Dell called: It wants its server market share back.

Dell grew its server share in the first quarter of 2013, but that good news isn’t good enough, apparently. The company is now rallying around a new strategy to get its server and PC businesses booming again — by making fewer products, bringing efficiencies to its supply chain and lowering prices — according to a Monday article from AllThingsD.

Dell increased its server revenue and shipments in the first quarter, according to new Gartner and IDC figures, while archrival Hewlett-Packard’s server share declined. Gartner said Dell boosted server revenue by 14.4 percent year over year, and IDC put revenue growth at 10.1 percent. The problem is, lesser known server vendors edged out Dell in both categories.

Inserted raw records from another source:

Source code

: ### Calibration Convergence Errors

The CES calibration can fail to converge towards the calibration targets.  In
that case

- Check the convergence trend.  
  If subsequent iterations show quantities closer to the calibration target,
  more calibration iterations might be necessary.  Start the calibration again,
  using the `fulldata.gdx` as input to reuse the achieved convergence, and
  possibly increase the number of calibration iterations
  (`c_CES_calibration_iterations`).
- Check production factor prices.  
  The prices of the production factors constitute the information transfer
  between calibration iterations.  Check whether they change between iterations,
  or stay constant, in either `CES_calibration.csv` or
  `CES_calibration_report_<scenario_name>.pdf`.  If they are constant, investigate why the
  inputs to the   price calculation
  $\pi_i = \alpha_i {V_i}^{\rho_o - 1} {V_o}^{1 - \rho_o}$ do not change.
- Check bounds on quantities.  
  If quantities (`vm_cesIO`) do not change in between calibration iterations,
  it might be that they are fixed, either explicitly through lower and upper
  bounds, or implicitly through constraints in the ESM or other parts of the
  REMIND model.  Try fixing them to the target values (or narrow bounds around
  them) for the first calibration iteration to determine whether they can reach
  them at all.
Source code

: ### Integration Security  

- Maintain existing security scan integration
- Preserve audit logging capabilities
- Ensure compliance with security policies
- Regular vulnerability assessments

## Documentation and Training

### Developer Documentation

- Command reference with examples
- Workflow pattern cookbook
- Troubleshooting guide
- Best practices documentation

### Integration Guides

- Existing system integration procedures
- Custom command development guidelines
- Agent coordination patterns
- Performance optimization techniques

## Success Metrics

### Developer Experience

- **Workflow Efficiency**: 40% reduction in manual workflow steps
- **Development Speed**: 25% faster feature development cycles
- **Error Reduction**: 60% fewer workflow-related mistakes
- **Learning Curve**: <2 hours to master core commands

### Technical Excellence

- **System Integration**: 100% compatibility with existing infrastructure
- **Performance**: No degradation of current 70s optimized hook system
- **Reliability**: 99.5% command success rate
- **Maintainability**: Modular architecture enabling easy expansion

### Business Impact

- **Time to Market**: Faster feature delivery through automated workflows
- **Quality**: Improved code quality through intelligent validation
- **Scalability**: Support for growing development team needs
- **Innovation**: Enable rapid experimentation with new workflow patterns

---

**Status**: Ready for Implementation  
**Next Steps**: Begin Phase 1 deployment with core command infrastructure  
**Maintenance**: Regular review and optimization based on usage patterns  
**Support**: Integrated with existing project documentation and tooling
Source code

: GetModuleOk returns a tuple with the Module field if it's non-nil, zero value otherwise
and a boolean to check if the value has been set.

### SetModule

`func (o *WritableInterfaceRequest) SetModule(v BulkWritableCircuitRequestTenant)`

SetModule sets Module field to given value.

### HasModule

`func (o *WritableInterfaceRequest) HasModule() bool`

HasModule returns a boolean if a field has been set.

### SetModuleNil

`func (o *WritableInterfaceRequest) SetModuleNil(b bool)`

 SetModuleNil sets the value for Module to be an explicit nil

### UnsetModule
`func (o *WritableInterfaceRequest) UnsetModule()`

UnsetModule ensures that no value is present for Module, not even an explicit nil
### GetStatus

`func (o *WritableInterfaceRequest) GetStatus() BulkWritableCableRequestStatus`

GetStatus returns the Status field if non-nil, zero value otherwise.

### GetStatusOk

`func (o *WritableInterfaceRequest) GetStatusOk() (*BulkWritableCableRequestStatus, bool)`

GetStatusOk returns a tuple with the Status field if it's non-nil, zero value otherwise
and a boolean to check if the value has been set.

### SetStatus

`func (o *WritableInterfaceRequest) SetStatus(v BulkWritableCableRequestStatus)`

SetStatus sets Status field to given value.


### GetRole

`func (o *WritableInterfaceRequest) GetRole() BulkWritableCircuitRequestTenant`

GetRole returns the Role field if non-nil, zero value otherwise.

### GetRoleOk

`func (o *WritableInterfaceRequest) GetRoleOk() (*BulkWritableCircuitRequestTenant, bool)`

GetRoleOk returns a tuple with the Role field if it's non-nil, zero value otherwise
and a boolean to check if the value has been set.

After all, while its market share in shipments, at 22.2 percent, has gone up slightly since 2006, when it was at 21.7 percent, the other guys have jumped forward in a big way, from 27.6 percent to 37.5 percent. Going private, which is still in the works, could let Dell change up its operations without having to deal with shareholder scrutiny on profitability and other matters.

If Dell can execute on the plan quickly, it could gain advantage as other legacy vendors such as Fujitsu and IBM scramble to catch up and lower prices to stay competitive with Quanta, Wistron and other “no-name” vendors that have seen their market share rise. But those “other” vendors are shrewd and have sold boatloads of gear by building custom servers for a new wave of webscale customers. Quanta and their kind have figured out ways to keep costs low at scale — their shipments are more impressive than their revenue.

That’s why Dell might gain ground with this initiative against name-brand server makers, but it will have to try harder to fend off the little guys.